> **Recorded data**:
——————

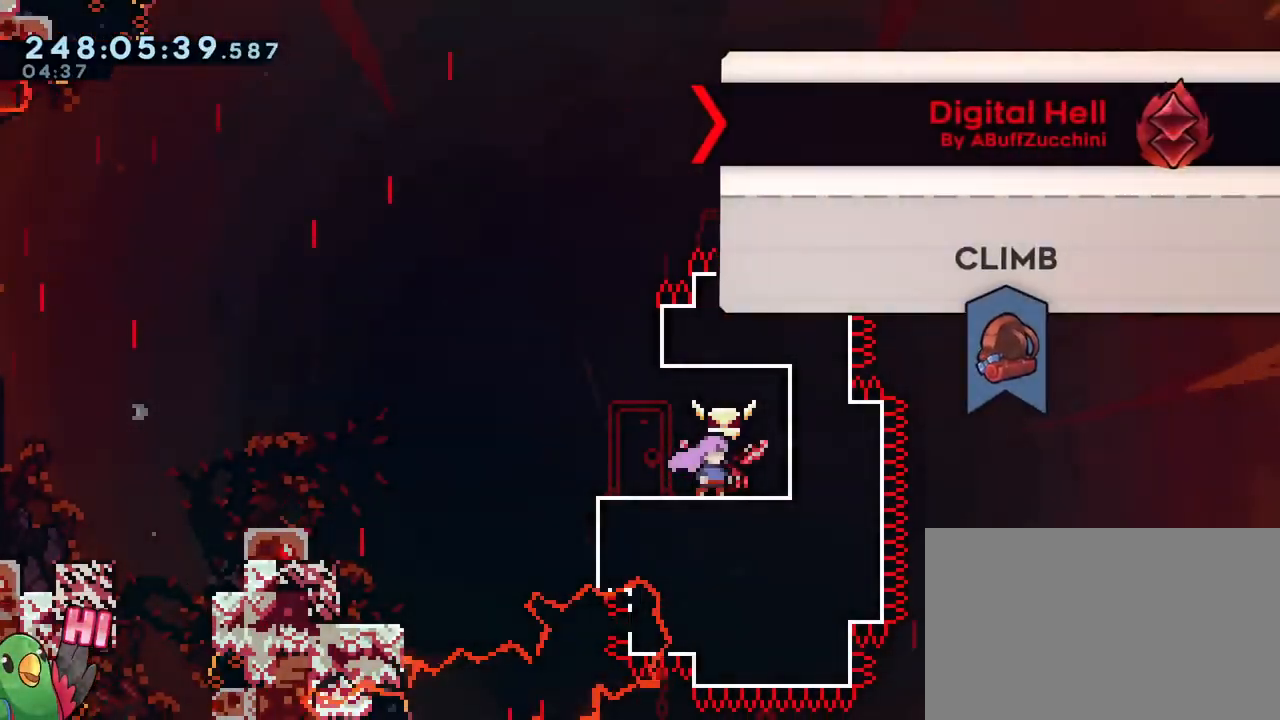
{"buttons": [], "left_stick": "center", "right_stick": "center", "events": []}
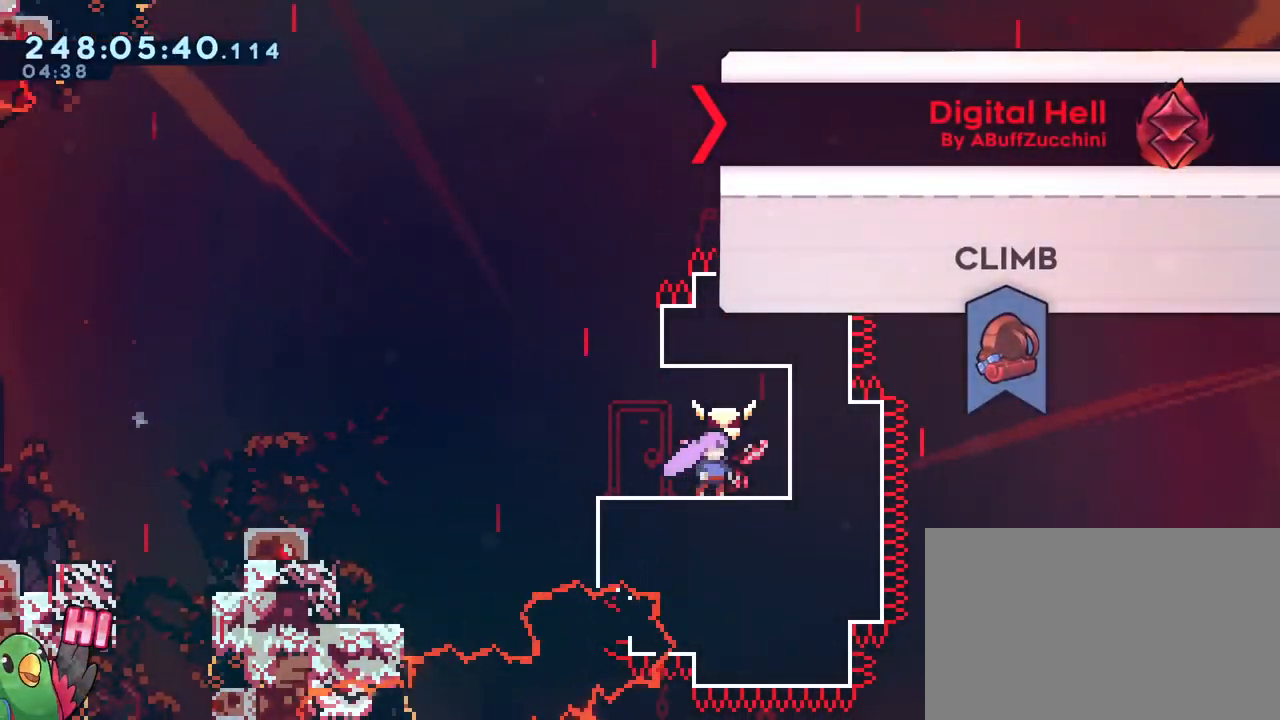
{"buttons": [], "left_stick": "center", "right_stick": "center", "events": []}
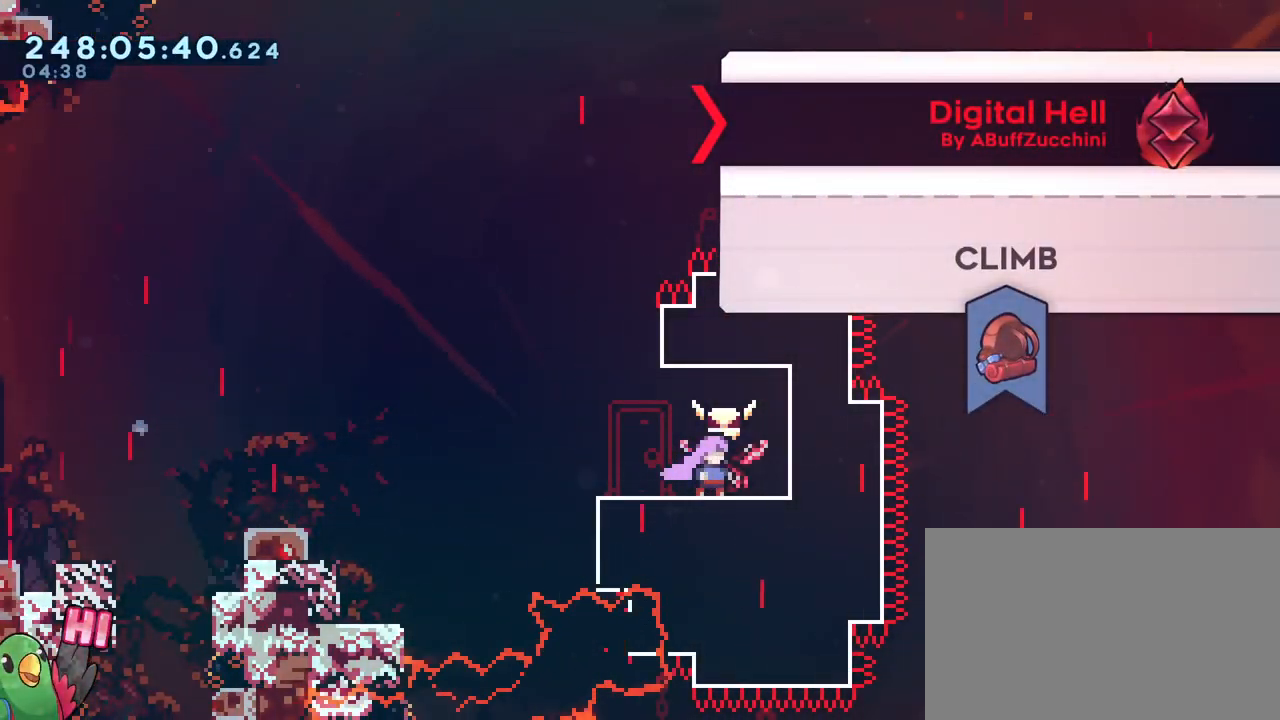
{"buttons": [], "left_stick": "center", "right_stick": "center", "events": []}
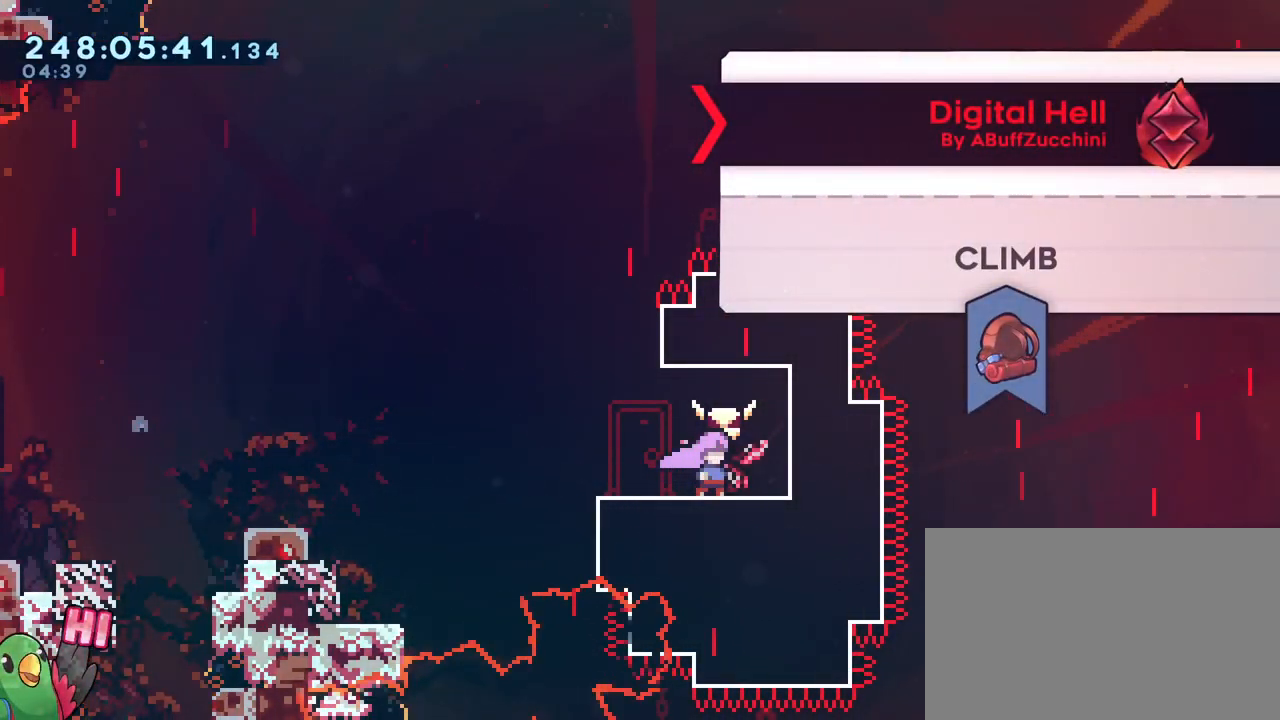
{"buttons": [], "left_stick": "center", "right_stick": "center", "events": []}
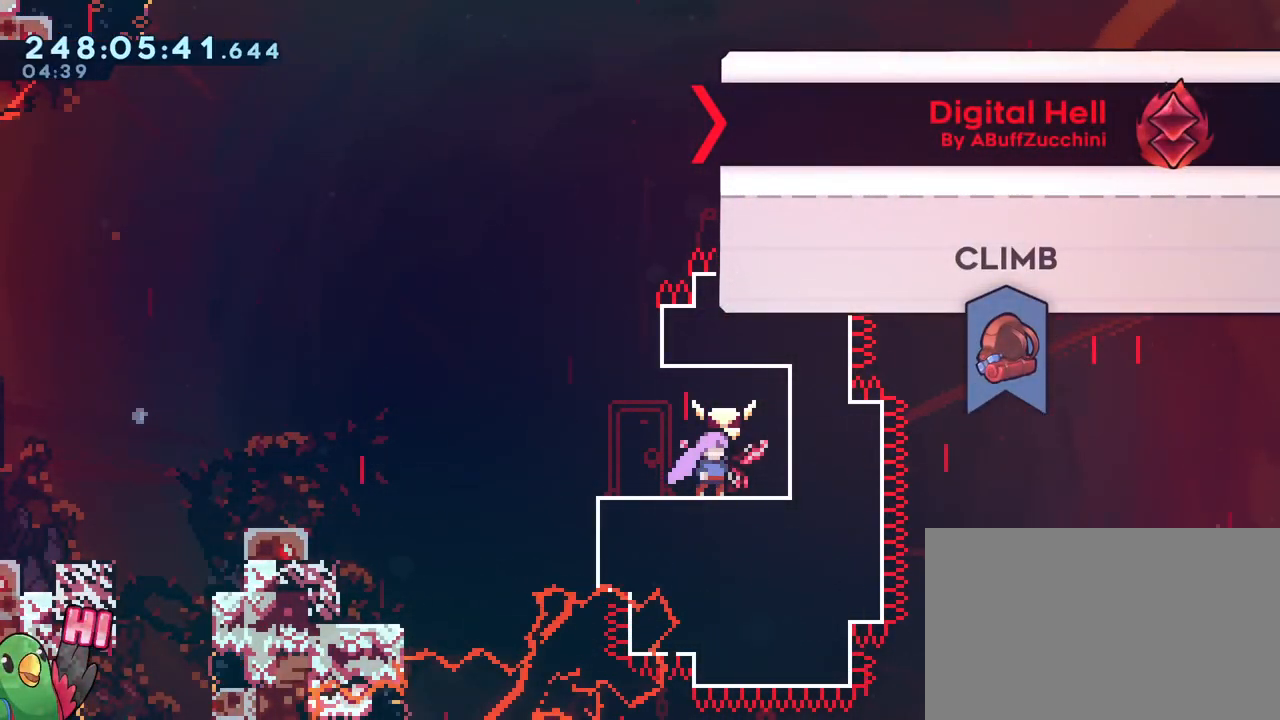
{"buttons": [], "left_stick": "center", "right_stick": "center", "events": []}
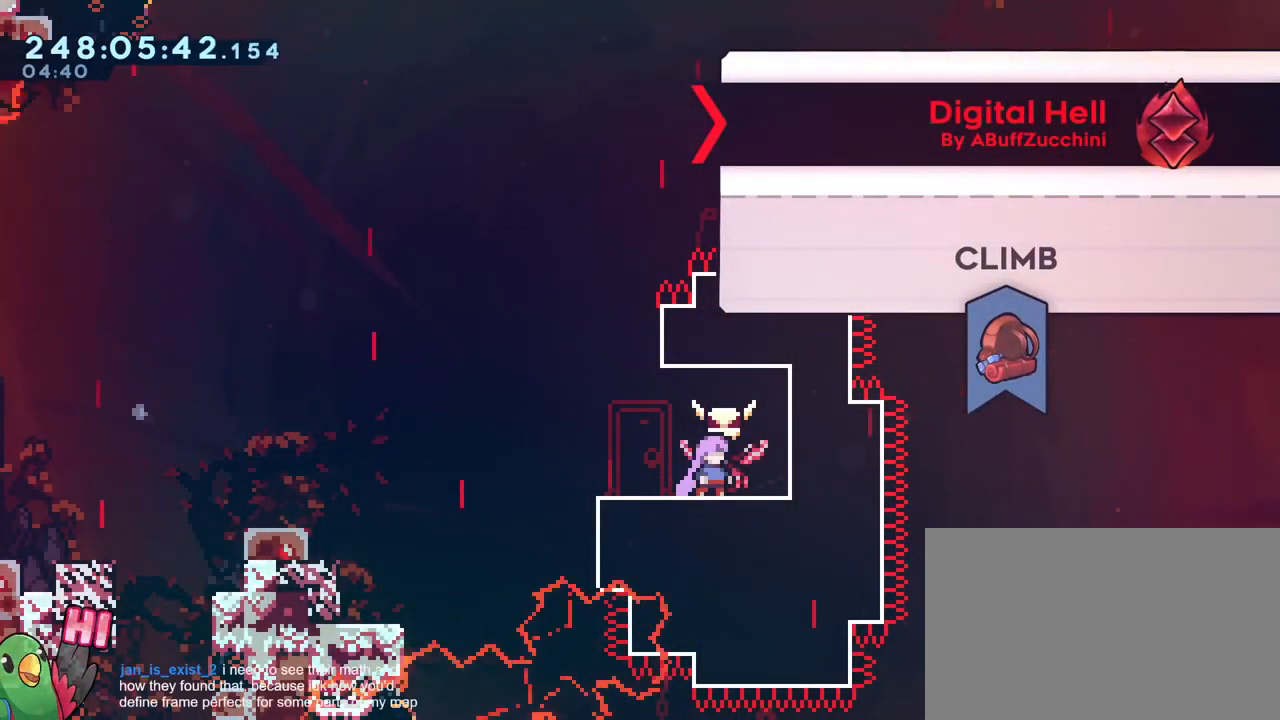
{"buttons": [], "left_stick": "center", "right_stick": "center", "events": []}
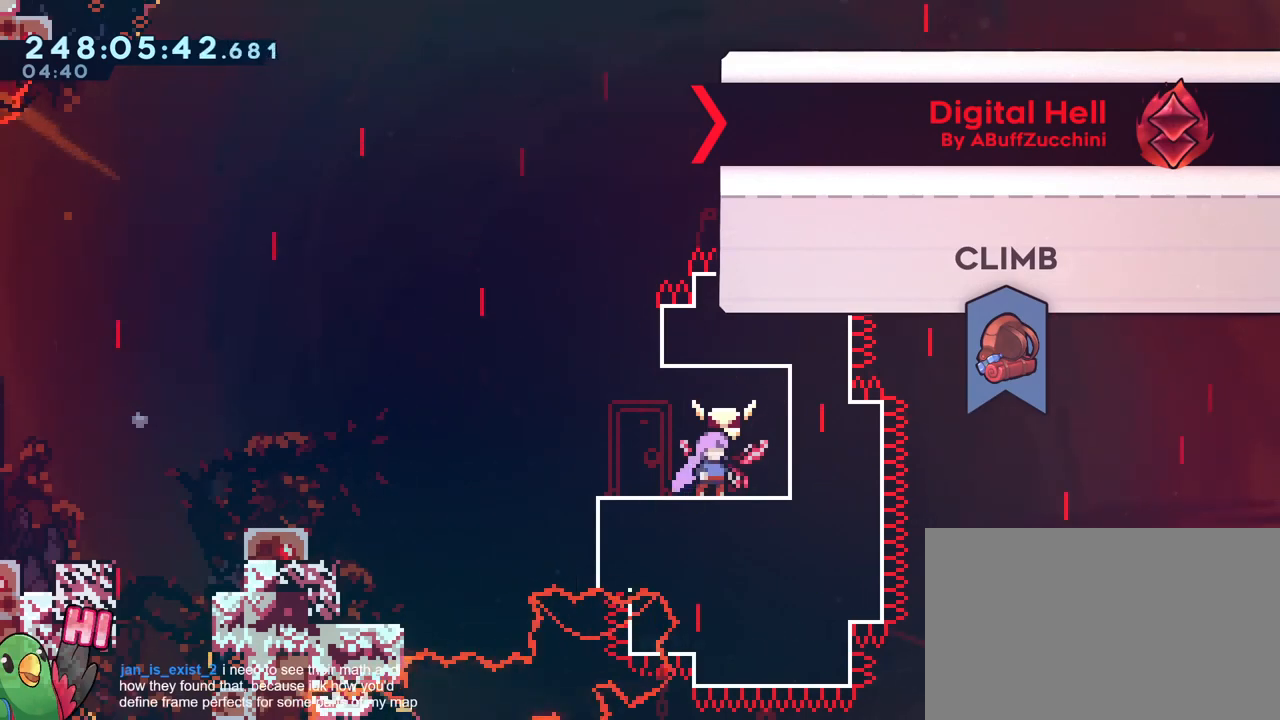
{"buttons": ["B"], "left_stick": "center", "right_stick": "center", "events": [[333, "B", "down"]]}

——————

Each line of the data must be transcribed exactly; pictures are not carried over.

> **SOLUTION TO THE EXERCISE**:
{"buttons": [], "left_stick": "center", "right_stick": "center", "events": []}
{"buttons": [], "left_stick": "center", "right_stick": "center", "events": []}
{"buttons": [], "left_stick": "center", "right_stick": "center", "events": []}
{"buttons": [], "left_stick": "center", "right_stick": "center", "events": []}
{"buttons": [], "left_stick": "center", "right_stick": "center", "events": []}
{"buttons": [], "left_stick": "center", "right_stick": "center", "events": []}
{"buttons": ["B"], "left_stick": "center", "right_stick": "center", "events": [[333, "B", "down"]]}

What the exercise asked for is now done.